Distributed COCO evaluator for PyTorch training loops. Wraps COCOeval with a tensor-friendly update() interface and optional distributed synchronization.

CocoEvaluator(
    coco_gt: COCO,
    iou_types: list[str],
)
Parameter Type Description
coco_gt COCO Ground-truth COCO object
iou_types list[str] IoU types to evaluate, e.g. ["bbox"] or ["bbox", "segm"]

Example

from hotcoco import COCO
from hotcoco.integrations import CocoEvaluator

coco_gt = COCO("instances_val2017.json")
evaluator = CocoEvaluator(coco_gt, ["bbox"])

for images, targets in data_loader:
    outputs = model(images)
    predictions = {t["image_id"]: o for t, o in zip(targets, outputs)}
    evaluator.update(predictions)

evaluator.synchronize_between_processes()  # no-op if not distributed
evaluator.accumulate()
evaluator.summarize()

Methods

update(predictions)

Accumulate predictions from one batch.

Parameter Type Description
predictions dict[int, dict] Mapping from image ID to prediction dict

Prediction dict keys by iou_type:

iou_type Required keys Notes
"bbox" boxes, scores, labels Boxes in XYXY format; converted to XYWH internally
"segm" masks, scores, labels masks shape (N, 1, H, W); thresholded at 0.5 and RLE-encoded
"keypoints" keypoints, scores, labels keypoints shape (N, K, 3)

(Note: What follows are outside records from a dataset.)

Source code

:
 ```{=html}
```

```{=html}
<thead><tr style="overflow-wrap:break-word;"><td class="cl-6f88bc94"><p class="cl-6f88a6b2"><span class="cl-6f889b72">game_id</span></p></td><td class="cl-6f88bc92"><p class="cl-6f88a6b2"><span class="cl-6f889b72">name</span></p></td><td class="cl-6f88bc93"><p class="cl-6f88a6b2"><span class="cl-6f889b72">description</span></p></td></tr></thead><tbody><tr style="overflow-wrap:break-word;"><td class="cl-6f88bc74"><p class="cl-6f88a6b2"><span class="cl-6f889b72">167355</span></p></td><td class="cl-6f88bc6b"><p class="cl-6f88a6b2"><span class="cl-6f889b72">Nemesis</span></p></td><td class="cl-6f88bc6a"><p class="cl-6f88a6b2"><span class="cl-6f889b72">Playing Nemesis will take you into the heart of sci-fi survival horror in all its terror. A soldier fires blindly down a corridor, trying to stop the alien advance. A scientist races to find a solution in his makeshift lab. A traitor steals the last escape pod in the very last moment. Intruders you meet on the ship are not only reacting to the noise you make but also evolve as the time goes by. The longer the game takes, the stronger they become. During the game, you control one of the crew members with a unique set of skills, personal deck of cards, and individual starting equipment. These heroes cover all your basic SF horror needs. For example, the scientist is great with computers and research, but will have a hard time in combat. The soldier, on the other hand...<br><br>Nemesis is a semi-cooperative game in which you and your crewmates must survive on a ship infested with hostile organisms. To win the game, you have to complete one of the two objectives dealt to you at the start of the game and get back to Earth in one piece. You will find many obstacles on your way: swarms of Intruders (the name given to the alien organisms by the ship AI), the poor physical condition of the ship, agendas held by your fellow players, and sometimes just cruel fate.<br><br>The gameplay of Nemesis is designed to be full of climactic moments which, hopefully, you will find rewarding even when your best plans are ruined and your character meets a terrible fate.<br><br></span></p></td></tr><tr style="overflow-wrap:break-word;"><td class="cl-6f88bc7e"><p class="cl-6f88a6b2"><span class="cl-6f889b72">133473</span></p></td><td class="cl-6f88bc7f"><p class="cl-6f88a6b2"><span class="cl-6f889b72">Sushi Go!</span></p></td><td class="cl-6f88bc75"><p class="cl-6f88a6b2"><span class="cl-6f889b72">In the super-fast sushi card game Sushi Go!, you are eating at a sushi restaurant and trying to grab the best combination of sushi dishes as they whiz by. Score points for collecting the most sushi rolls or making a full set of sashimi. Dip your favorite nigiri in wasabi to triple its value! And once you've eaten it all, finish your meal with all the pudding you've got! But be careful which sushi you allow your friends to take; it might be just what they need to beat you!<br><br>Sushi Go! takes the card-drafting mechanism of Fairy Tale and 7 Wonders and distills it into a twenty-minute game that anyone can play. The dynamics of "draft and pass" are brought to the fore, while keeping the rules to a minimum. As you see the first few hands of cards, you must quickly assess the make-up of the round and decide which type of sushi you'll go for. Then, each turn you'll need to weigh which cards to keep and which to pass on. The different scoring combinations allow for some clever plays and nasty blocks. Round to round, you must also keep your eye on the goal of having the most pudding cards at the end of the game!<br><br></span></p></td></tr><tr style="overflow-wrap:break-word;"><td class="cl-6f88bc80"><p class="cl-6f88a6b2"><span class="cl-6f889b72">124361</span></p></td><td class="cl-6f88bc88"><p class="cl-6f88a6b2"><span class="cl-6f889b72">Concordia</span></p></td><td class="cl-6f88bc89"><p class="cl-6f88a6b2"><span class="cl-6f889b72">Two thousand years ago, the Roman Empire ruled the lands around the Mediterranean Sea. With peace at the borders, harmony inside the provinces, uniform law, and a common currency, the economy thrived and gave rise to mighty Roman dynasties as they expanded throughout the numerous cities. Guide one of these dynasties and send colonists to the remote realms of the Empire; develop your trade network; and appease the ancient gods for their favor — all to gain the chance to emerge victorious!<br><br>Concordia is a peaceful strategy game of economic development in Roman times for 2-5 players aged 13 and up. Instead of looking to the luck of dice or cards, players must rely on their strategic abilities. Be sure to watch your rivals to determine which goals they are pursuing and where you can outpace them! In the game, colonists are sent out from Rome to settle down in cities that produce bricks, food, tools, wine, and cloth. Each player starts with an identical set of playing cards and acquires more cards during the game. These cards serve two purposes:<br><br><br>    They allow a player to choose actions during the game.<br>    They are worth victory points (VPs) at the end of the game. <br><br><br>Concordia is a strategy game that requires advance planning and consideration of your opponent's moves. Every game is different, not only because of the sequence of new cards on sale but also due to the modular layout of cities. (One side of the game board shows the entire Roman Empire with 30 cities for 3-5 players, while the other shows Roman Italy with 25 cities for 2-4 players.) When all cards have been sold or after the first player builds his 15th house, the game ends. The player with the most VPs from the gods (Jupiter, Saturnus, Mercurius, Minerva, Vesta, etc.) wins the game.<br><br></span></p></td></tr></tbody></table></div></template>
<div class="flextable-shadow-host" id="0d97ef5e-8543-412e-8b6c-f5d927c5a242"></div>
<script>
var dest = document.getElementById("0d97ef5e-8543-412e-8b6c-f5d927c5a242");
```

synchronize_between_processes()

Gathers results across all distributed ranks via torch.distributed.all_gather. No-op when torch.distributed is not initialized or not installed.

accumulate()

Creates COCOeval objects for each iou_type and runs evaluate() + accumulate(). All GT image IDs are included so images with zero detections count against recall.

summarize()

Prints the standard COCO metrics table for each iou_type.

get_results()

Returns metrics as a nested dict.

results = evaluator.get_results()
# {"bbox": {"AP": 0.412, "AP50": 0.623, ...}}

Replacing torchvision references

These classes are designed to be swapped in without any other code changes:

# Before
from torchvision.datasets import CocoDetection
from torchvision.models.detection.coco_utils import CocoEvaluator

# After
from hotcoco.integrations import CocoDetection, CocoEvaluator

No pycocotools installation required.